Perhaps Centaurus' concern also is with those folk who take far too long generally in doing the identification exercise regardless of the nature of the failure ?

I had a simple procedure which worked fine on light twins and the identification and shutdown could be actioned in a matter of a few seconds. I used to go fly some practice time prior to renewals with whomever might have been available to be safety pilot .. on a number of occasions the other chap commented on the short time taken to identify and go through the simulated actions.

On the other hand, I have observed a number of GA pilots (including instructors) taking far too long .. fine at cruise but a recipe for mishap whilse manoeuvring at lower levels ?

Centaurus

Thanks JT. You got it in one

Oktas8

To be quite blunt, I don't see the evidence of this failure mode being a major problem.

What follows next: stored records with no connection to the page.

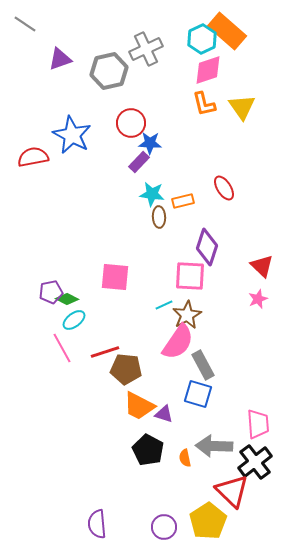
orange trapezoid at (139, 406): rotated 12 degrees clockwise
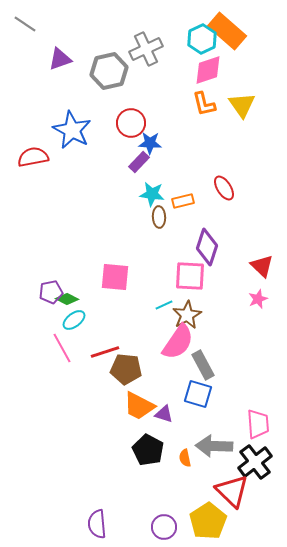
yellow triangle at (242, 107): moved 2 px up
blue star at (72, 135): moved 5 px up
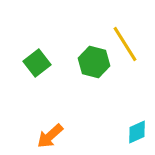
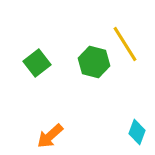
cyan diamond: rotated 45 degrees counterclockwise
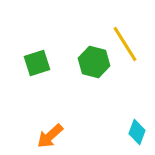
green square: rotated 20 degrees clockwise
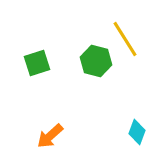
yellow line: moved 5 px up
green hexagon: moved 2 px right, 1 px up
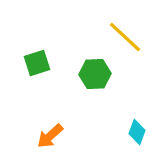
yellow line: moved 2 px up; rotated 15 degrees counterclockwise
green hexagon: moved 1 px left, 13 px down; rotated 16 degrees counterclockwise
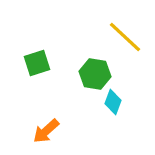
green hexagon: rotated 12 degrees clockwise
cyan diamond: moved 24 px left, 30 px up
orange arrow: moved 4 px left, 5 px up
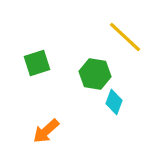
cyan diamond: moved 1 px right
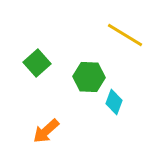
yellow line: moved 2 px up; rotated 12 degrees counterclockwise
green square: rotated 24 degrees counterclockwise
green hexagon: moved 6 px left, 3 px down; rotated 8 degrees counterclockwise
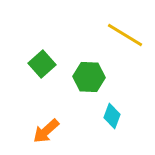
green square: moved 5 px right, 1 px down
cyan diamond: moved 2 px left, 14 px down
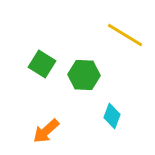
green square: rotated 16 degrees counterclockwise
green hexagon: moved 5 px left, 2 px up
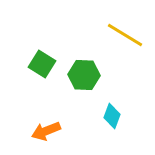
orange arrow: rotated 20 degrees clockwise
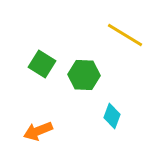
orange arrow: moved 8 px left
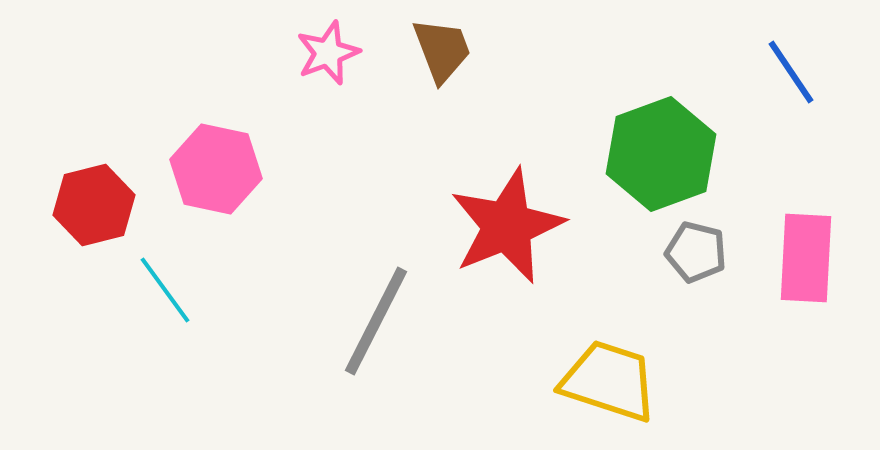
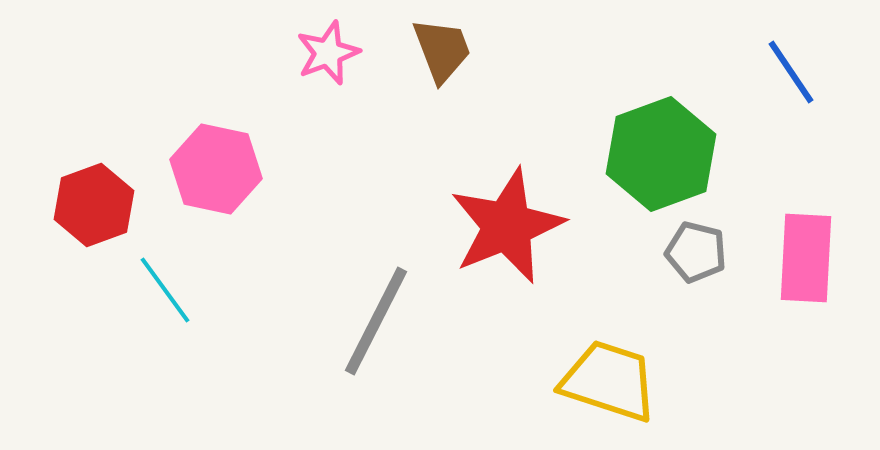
red hexagon: rotated 6 degrees counterclockwise
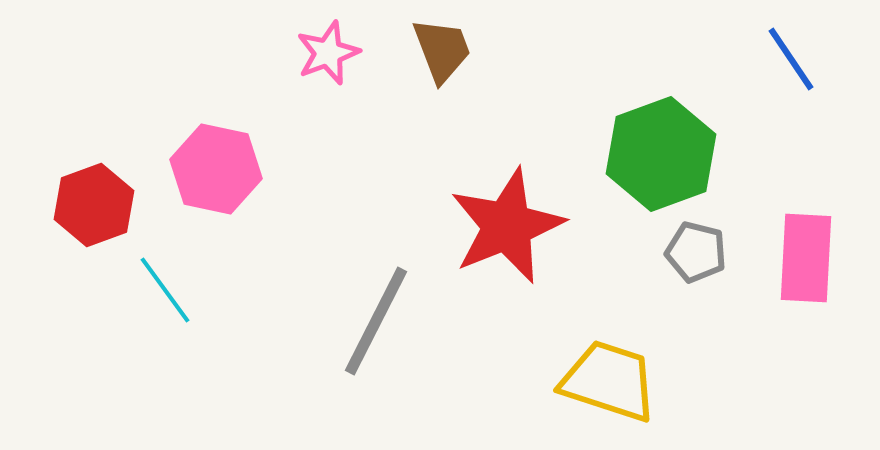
blue line: moved 13 px up
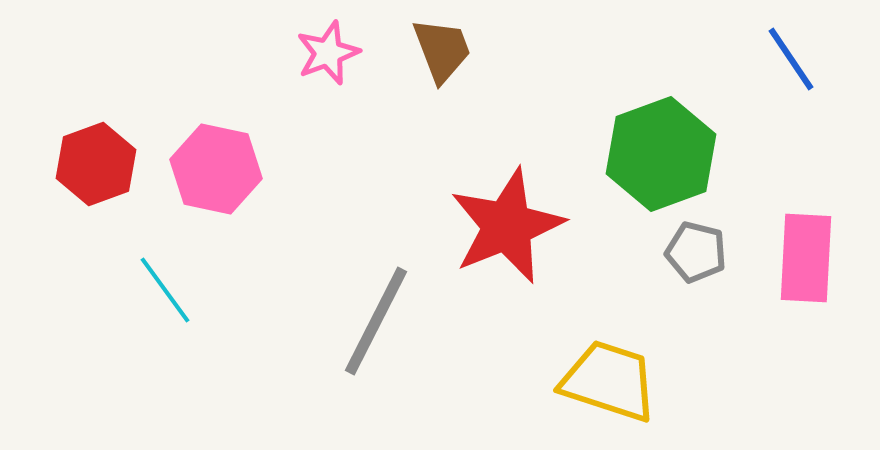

Human factors issues though... I can readily accept a need for improvement.

Training for good, quick, emergency response to a critical EF is difficult. I had a good ME instructor who once (near end of training) gave me an unbriefed EF during a radio call. I fixated very nicely on the radio call and learned a good lesson from the result.

Not sure how to fix that problem though, except the same way it was fixed with me. Better instruction.

john_tullamarine

I had a good ME instructor who once (near end of training) gave me an unbriefed EF during a radio call. I fixated very nicely on the radio call and learned a good lesson from the result.

Likewise, shortly after check to the line on my first airline Type, the line captain - a positioning flight with only the two of us on board - pulled an engine on me during the rotation - night but visual.

Bit different when one isn't expecting it, is it not ?

Not terribly good form on his part in the general way of things but the exercise certainly made a good point regarding prioritisation and command thinking - stayed with me thereafter. (Fortunately, I did the appropriate things and it went well.)

Not sure how to fix that problem though, except the same way it was fixed with me. Better instruction

I suggest training and repetitious exposure in a safe environment .. and then a bit more of the same.

How many times, in our early Link training, did the instructor come to the hatch with a coffee (or other innovative distraction) .. just in time to see us go through the level, radial, or whatever ? Eventually, we all got the message - some quicker than others.

The FFS offers a wonderful tool for this sort of conditioning work.

A Squared

You're taking that comment out of context. That was referring specifically to an engine failure of such a nature that oil pressure would be lost, but the propeller would *not* feather. Given the mechanics of a light twin feathering system, *that* specific event has a very low probability.